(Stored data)
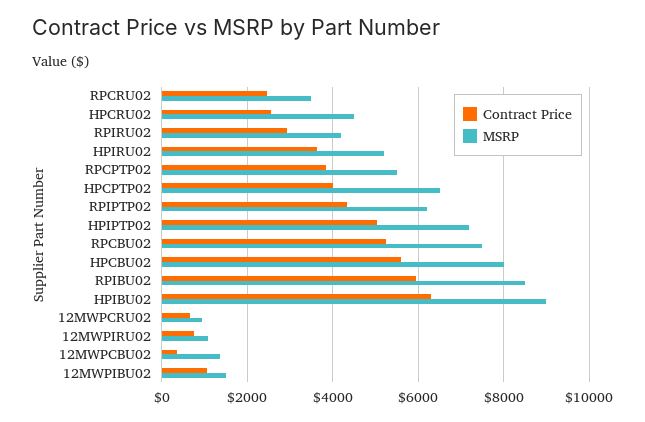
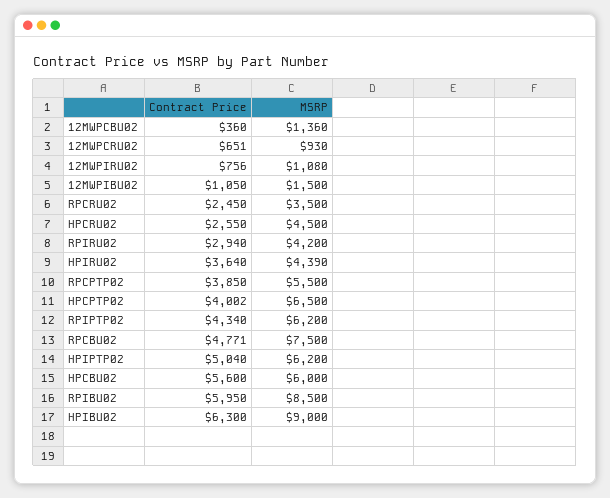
  {
    "Contract Price": {
      "RPCRU02": 2450,
      "HPCRU02": 2550,
      "RPIRU02": 2940,
      "HPIRU02": 3640,
      "RPCPTP02": 3850,
      "HPCPTP02": 4002,
      "RPIPTP02": 4340,
      "HPIPTP02": 5040,
-     "RPCBU02": 5200,
+     "RPCBU02": 4771,
      "HPCBU02": 5600,
      "RPIBU02": 5950,
      "HPIBU02": 6300,
      "12MWPCRU02": 651,
      "12MWPIRU02": 756,
      "12MWPCBU02": 360,
      "12MWPIBU02": 1050
    },
    "MSRP": {
      "RPCRU02": 3500,
      "HPCRU02": 4500,
      "RPIRU02": 4200,
-     "HPIRU02": 5200,
+     "HPIRU02": 4390,
      "RPCPTP02": 5500,
      "HPCPTP02": 6500,
      "RPIPTP02": 6200,
-     "HPIPTP02": 7200,
+     "HPIPTP02": 6200,
      "RPCBU02": 7500,
-     "HPCBU02": 8000,
+     "HPCBU02": 6000,
      "RPIBU02": 8500,
      "HPIBU02": 9000,
      "12MWPCRU02": 930,
      "12MWPIRU02": 1080,
      "12MWPCBU02": 1360,
      "12MWPIBU02": 1500
    }
  }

- _What is expected_:
Copy out the preceding entries without a single change, leaving out the pictures.

- _The completed task_:
  {
    "Contract Price": {
      "RPCRU02": 2450,
      "HPCRU02": 2550,
      "RPIRU02": 2940,
      "HPIRU02": 3640,
      "RPCPTP02": 3850,
      "HPCPTP02": 4002,
      "RPIPTP02": 4340,
      "HPIPTP02": 5040,
-     "RPCBU02": 5200,
+     "RPCBU02": 4771,
      "HPCBU02": 5600,
      "RPIBU02": 5950,
      "HPIBU02": 6300,
      "12MWPCRU02": 651,
      "12MWPIRU02": 756,
      "12MWPCBU02": 360,
      "12MWPIBU02": 1050
    },
    "MSRP": {
      "RPCRU02": 3500,
      "HPCRU02": 4500,
      "RPIRU02": 4200,
-     "HPIRU02": 5200,
+     "HPIRU02": 4390,
      "RPCPTP02": 5500,
      "HPCPTP02": 6500,
      "RPIPTP02": 6200,
-     "HPIPTP02": 7200,
+     "HPIPTP02": 6200,
      "RPCBU02": 7500,
-     "HPCBU02": 8000,
+     "HPCBU02": 6000,
      "RPIBU02": 8500,
      "HPIBU02": 9000,
      "12MWPCRU02": 930,
      "12MWPIRU02": 1080,
      "12MWPCBU02": 1360,
      "12MWPIBU02": 1500
    }
  }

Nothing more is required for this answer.